One of the goals of lifestyle medicine is to make the easy food choices be the healthiest ones. Our culture surrounds us with cheap junk food—from vending machines to grocery stores to fast food restaurants. Using food as our medicine (as recommended so long ago by Hippocrates) will bring us long-term health, according to the six global studies referenced by Dr. Hans Diehl during the video presentation for Session 2.
Since many of the participants in our CHIP class are taking the 5-Day Jump Start Challenge (eating only fruits and grains for the first two days, the samples this time focused on breakfast foods. We tasted steel-cut oats cooked with raisins and cinnamon, and brown rice topped with fresh blueberries and blackberries—delicious!
Jim, one of the cooks, demonstrated for the group how he uses his favorite cold weather kitchen appliance: a rice cooker. (His favorite warm weather appliance is a smoothie maker.) Jim likes Basmati rice and Jasmine rice. His “recipe” calls for one quart of rice and one quart of water.

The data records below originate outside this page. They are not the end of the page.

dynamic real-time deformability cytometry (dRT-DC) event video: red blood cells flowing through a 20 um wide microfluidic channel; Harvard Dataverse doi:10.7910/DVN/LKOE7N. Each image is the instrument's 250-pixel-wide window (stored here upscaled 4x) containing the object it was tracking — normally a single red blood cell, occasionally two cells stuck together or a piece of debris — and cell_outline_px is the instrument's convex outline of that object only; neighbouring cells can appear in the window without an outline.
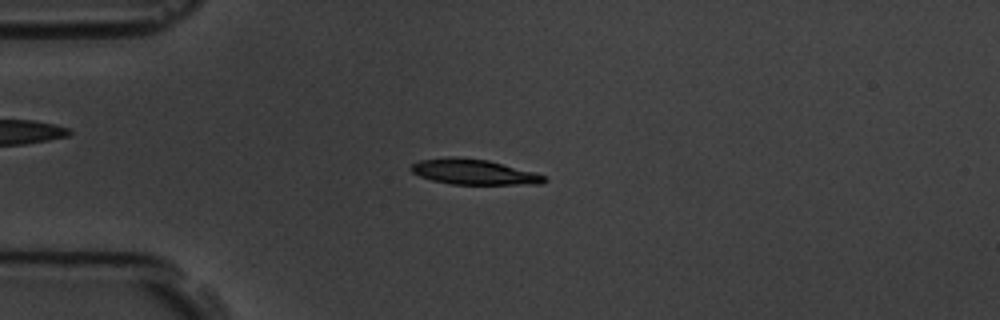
{"species": "common noctule bat (a hibernating species)", "species_latin": "Nyctalus noctula", "temperature_condition": "room temperature", "stored_images_in_passage": 9, "camera_frame_rate_fps": 3000, "um_per_image_px": 0.085, "animal": {"sex": "male", "body_mass_g": 19.5, "forearm_length_mm": 54.6}, "frame": {"image": 1, "passage_image": 3, "time_ms": 2.333, "image_size_px": [1000, 320], "cell_outline_px": [[548, 180], [540, 184], [452, 184], [432, 180], [420, 176], [412, 172], [408, 168], [412, 164], [420, 160], [448, 156], [456, 156], [488, 160], [536, 172], [544, 176]], "centroid_in_image_um": [40.26, 14.6], "position_along_channel_um": 44.7, "area_um2": 19.77}}
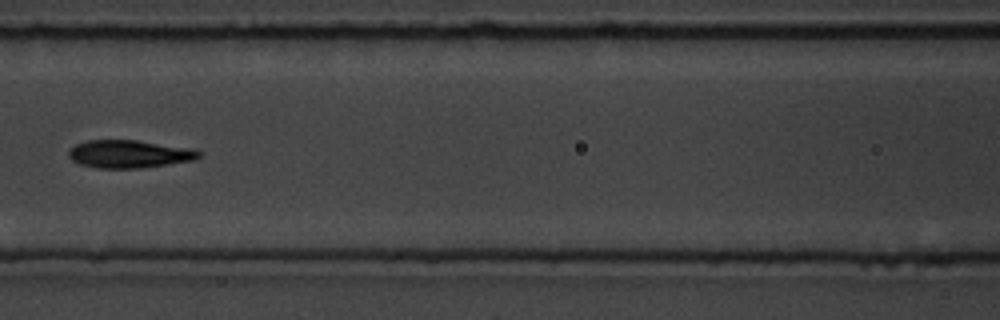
{"frame": {"image": 2, "passage_image": 6, "time_ms": 6.0, "image_size_px": [1000, 320], "cell_outline_px": [[200, 156], [196, 160], [140, 168], [100, 168], [80, 164], [72, 160], [68, 156], [68, 152], [76, 144], [88, 140], [136, 140], [196, 148], [200, 152]], "centroid_in_image_um": [11.03, 13.08], "position_along_channel_um": 155.6, "area_um2": 21.21}}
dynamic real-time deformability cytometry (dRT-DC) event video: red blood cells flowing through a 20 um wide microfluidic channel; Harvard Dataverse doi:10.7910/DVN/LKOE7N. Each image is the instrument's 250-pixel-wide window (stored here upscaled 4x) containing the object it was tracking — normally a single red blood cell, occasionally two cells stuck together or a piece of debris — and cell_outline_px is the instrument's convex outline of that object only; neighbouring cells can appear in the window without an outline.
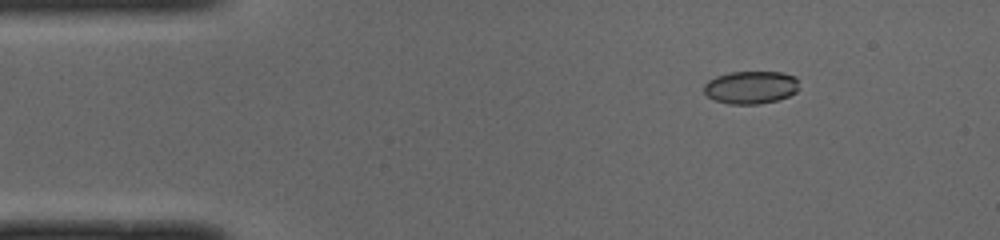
{"species": "common noctule bat (a hibernating species)", "species_latin": "Nyctalus noctula", "temperature_condition": "cold", "stored_images_in_passage": 45, "camera_frame_rate_fps": 3000, "um_per_image_px": 0.085, "animal": {"sex": "male", "body_mass_g": 19.0, "forearm_length_mm": 50.8}, "frame": {"image": 1, "passage_image": 2, "time_ms": 0.333, "image_size_px": [1000, 240], "cell_outline_px": [[800, 88], [796, 92], [788, 96], [776, 100], [760, 104], [728, 104], [712, 100], [704, 92], [704, 84], [708, 80], [716, 76], [728, 72], [780, 72], [796, 76]], "centroid_in_image_um": [63.81, 7.42], "position_along_channel_um": 21.2, "area_um2": 18.44}}
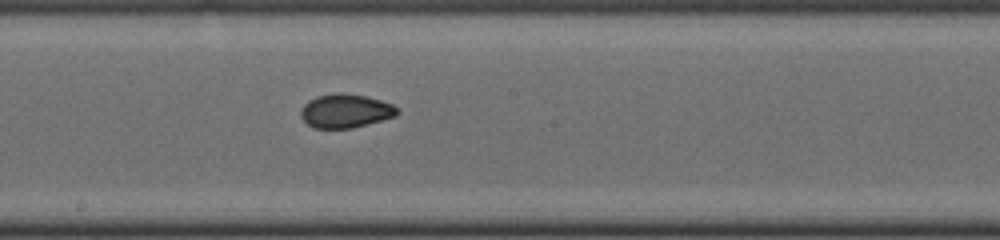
{"frame": {"image": 2, "passage_image": 22, "time_ms": 7.0, "image_size_px": [1000, 240], "cell_outline_px": [[400, 112], [396, 116], [352, 128], [312, 128], [300, 116], [300, 108], [308, 100], [316, 96], [368, 96], [392, 104], [400, 108]], "centroid_in_image_um": [29.38, 9.47], "position_along_channel_um": 218.8, "area_um2": 18.44}}
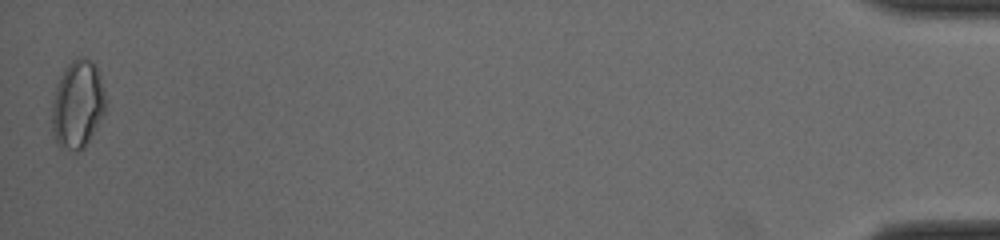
{"frame": {"image": 3, "passage_image": 45, "time_ms": 14.667, "image_size_px": [1000, 240], "cell_outline_px": [[104, 112], [84, 148], [80, 152], [76, 152], [60, 148], [56, 144], [52, 132], [52, 100], [60, 76], [64, 68], [72, 60], [80, 56], [84, 56], [92, 60], [96, 64], [104, 92]], "centroid_in_image_um": [6.56, 8.88], "position_along_channel_um": 428.6, "area_um2": 27.57}, "authors_computed_cell_mechanics": {"area_um2": 18.785, "velocity_mm_per_s": 4.013, "shape_relaxation_time_tau1_ms": null, "shape_relaxation_time_tau2_ms": 1.1997, "deformation_change_tau1": null, "deformation_change_tau2": 0.0482}}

Since he rinses the rice grains twice before adding them to the cooker they are wet and require less water.
He chooses the whole grain setting on his rice cooker and in about one hour it is ready.

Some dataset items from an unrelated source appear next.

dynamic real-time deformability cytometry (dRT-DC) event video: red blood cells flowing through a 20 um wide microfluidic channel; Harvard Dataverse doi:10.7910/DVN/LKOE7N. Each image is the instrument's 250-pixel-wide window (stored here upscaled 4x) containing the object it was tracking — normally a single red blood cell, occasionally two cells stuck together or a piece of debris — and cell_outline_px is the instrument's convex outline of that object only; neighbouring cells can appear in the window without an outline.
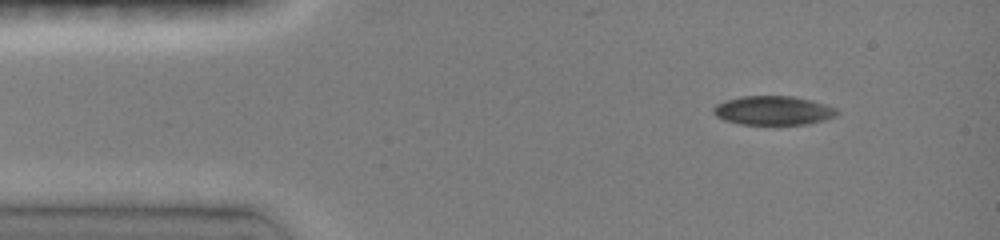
{"species": "common noctule bat (a hibernating species)", "species_latin": "Nyctalus noctula", "temperature_condition": "room temperature", "stored_images_in_passage": 9, "camera_frame_rate_fps": 3000, "um_per_image_px": 0.085, "animal": {"sex": "female", "body_mass_g": 19.0, "forearm_length_mm": 51.5}, "frame": {"image": 1, "passage_image": 9, "time_ms": 4.0, "image_size_px": [1000, 240], "cell_outline_px": [[840, 112], [836, 116], [824, 120], [808, 124], [740, 124], [724, 120], [716, 116], [712, 112], [712, 108], [716, 104], [740, 96], [792, 96], [824, 104], [836, 108]], "centroid_in_image_um": [65.71, 9.4], "position_along_channel_um": 19.3, "area_um2": 20.81}}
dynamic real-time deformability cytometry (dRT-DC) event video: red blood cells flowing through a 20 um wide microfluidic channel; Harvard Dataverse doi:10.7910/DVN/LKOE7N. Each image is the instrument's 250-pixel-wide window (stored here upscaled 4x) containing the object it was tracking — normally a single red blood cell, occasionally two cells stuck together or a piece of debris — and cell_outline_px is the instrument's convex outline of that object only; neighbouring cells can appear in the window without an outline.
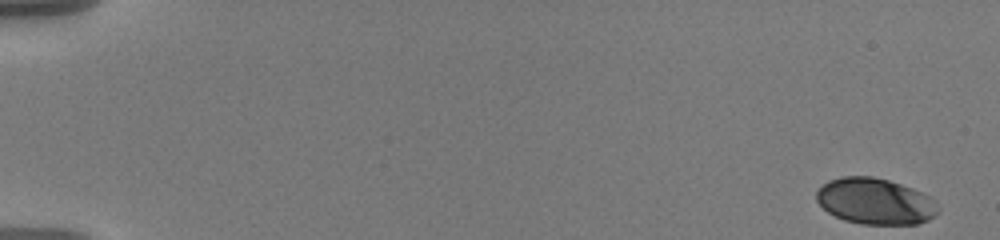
{"species": "human", "species_latin": "Homo sapiens", "temperature_condition": "warm", "stored_images_in_passage": 57, "camera_frame_rate_fps": 3000, "um_per_image_px": 0.085, "donor": {"sex": "male"}, "frame": {"image": 1, "passage_image": 1, "time_ms": 0.0, "image_size_px": [1000, 240], "cell_outline_px": [[940, 212], [936, 216], [928, 220], [916, 224], [860, 224], [844, 220], [828, 212], [816, 200], [816, 192], [828, 180], [840, 176], [872, 176], [888, 180], [912, 188], [936, 200], [940, 208]], "centroid_in_image_um": [74.42, 17.11], "position_along_channel_um": 10.6, "area_um2": 32.89}}
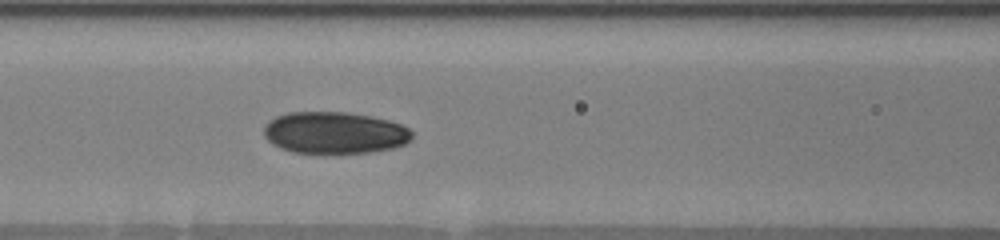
{"frame": {"image": 2, "passage_image": 26, "time_ms": 8.333, "image_size_px": [1000, 240], "cell_outline_px": [[412, 136], [404, 144], [392, 148], [368, 152], [292, 152], [280, 148], [272, 144], [264, 136], [264, 128], [268, 120], [276, 116], [288, 112], [348, 112], [372, 116], [388, 120], [400, 124], [408, 128], [412, 132]], "centroid_in_image_um": [28.41, 11.26], "position_along_channel_um": 138.2, "area_um2": 35.89}}
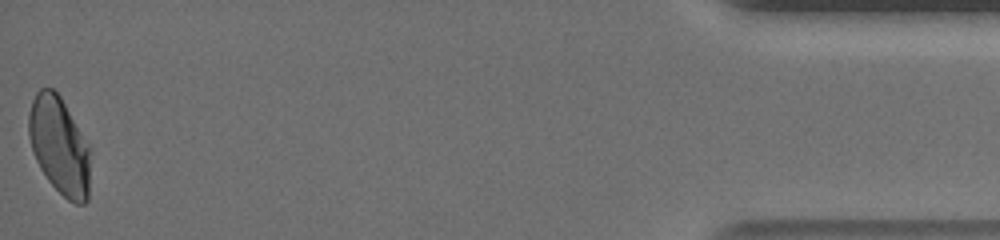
{"frame": {"image": 3, "passage_image": 57, "time_ms": 18.667, "image_size_px": [1000, 240], "cell_outline_px": [[88, 200], [84, 204], [76, 204], [68, 200], [48, 180], [40, 168], [36, 160], [28, 136], [28, 116], [32, 100], [36, 92], [40, 88], [52, 88], [60, 96], [88, 144]], "centroid_in_image_um": [5.01, 12.37], "position_along_channel_um": 430.2, "area_um2": 34.39}, "authors_computed_cell_mechanics": {"area_um2": 34.9112, "velocity_mm_per_s": 3.5805, "shape_relaxation_time_tau1_ms": 3.3462, "shape_relaxation_time_tau2_ms": 1.2581, "deformation_change_tau1": 0.1353, "deformation_change_tau2": 0.0458}}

He also said that you can leave your rice in the cooker all day so it’s hot for evening, or let it cook during the night and wake up to the aroma of steaming rice for breakfast.
What I learned from Session #2
It was a new thought for me that my personal health goals may not be the same as my doctor’s goals for me, so it’s really important to communicate well.
What I Choose Today
I choose to be wear my pedometer and be intentional about maintaining a level of activity in the “somewhat active” and above categories.